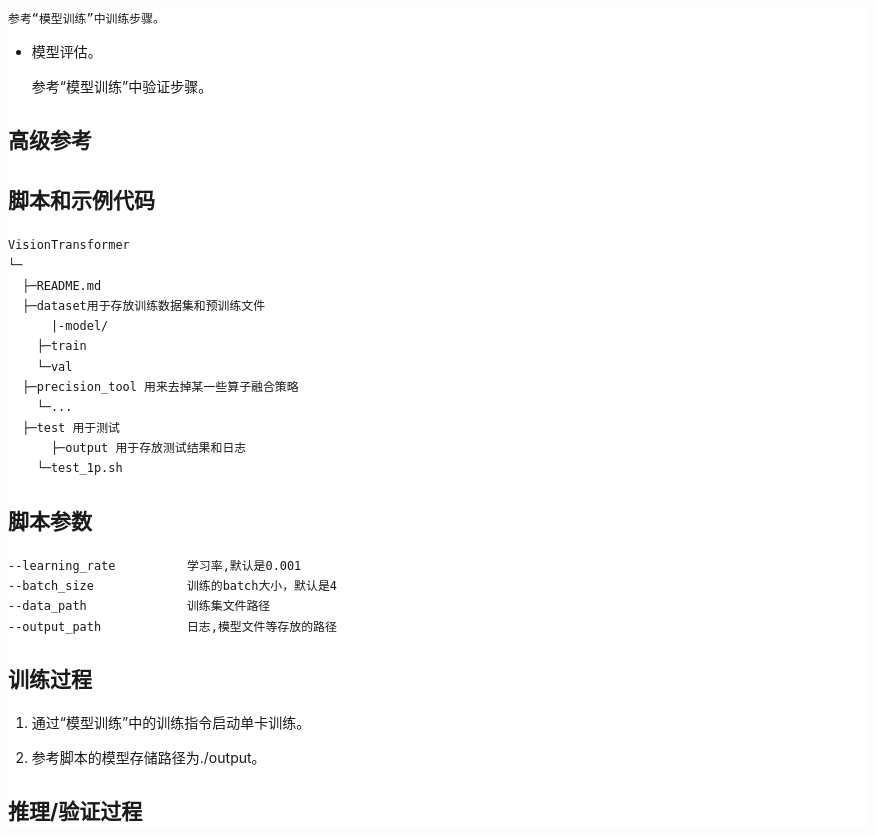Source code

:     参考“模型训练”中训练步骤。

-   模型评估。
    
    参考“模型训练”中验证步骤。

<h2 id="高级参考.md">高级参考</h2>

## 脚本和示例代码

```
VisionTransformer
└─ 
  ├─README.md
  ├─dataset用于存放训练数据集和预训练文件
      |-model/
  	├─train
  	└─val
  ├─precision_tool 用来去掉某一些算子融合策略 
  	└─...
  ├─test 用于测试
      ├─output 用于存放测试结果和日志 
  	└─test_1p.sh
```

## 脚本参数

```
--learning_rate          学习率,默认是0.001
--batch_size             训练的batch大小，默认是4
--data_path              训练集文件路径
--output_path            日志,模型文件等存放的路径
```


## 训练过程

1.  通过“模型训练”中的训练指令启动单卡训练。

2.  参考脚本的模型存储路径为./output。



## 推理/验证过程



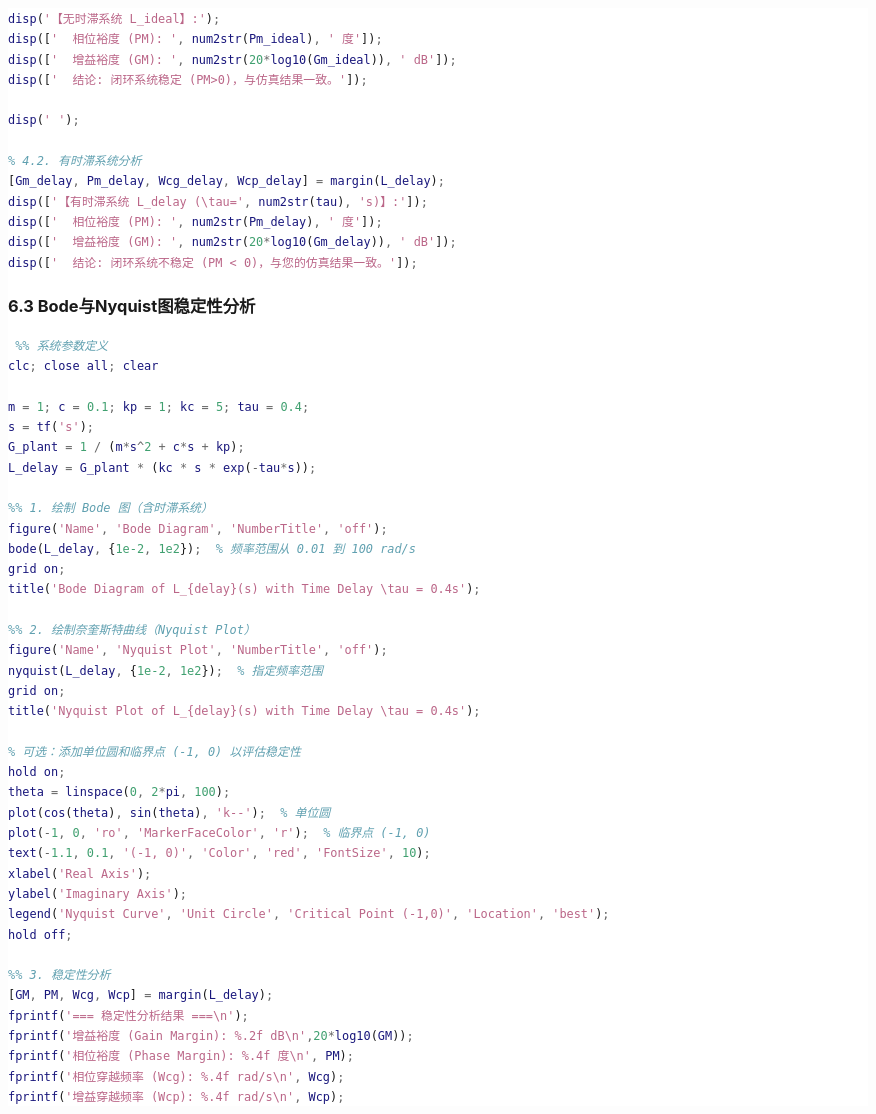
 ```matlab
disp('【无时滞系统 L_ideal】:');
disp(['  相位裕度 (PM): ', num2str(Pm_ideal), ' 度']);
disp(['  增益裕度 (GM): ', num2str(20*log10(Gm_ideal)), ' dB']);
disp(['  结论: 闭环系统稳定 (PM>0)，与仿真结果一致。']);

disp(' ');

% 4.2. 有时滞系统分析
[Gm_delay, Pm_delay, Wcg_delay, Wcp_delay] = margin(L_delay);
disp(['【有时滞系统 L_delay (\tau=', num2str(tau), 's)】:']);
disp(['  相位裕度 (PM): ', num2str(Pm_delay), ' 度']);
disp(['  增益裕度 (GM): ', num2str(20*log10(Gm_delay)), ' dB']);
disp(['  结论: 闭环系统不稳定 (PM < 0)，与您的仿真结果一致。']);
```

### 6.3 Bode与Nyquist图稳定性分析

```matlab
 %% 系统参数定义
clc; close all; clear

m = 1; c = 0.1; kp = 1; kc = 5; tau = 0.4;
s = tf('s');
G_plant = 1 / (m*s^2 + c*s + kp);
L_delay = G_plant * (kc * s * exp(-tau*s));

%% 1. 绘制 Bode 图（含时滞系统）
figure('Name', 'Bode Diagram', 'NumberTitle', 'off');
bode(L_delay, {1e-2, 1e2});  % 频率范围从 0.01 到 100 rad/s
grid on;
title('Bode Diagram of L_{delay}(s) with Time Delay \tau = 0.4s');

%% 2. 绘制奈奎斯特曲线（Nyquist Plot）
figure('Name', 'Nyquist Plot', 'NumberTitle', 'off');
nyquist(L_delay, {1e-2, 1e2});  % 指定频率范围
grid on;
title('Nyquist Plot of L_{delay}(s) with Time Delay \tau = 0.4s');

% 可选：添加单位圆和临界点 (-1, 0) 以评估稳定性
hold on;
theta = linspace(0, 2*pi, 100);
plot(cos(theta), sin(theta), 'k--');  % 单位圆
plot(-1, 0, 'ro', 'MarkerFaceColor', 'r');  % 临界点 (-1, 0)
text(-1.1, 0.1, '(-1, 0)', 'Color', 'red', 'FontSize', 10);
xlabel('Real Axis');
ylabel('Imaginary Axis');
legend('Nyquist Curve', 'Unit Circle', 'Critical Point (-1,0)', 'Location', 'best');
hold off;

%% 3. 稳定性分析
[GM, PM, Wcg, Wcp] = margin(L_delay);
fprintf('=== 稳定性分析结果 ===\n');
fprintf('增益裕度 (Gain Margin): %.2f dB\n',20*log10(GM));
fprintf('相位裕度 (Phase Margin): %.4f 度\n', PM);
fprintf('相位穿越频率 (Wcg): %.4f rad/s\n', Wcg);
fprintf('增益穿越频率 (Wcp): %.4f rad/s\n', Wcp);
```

[REQUIRED WORK]
Where a line of the data above includes the string "Axis", pull it out.

[RESPONSE FOR THIS EXERCISE]
xlabel('Real Axis');
ylabel('Imaginary Axis');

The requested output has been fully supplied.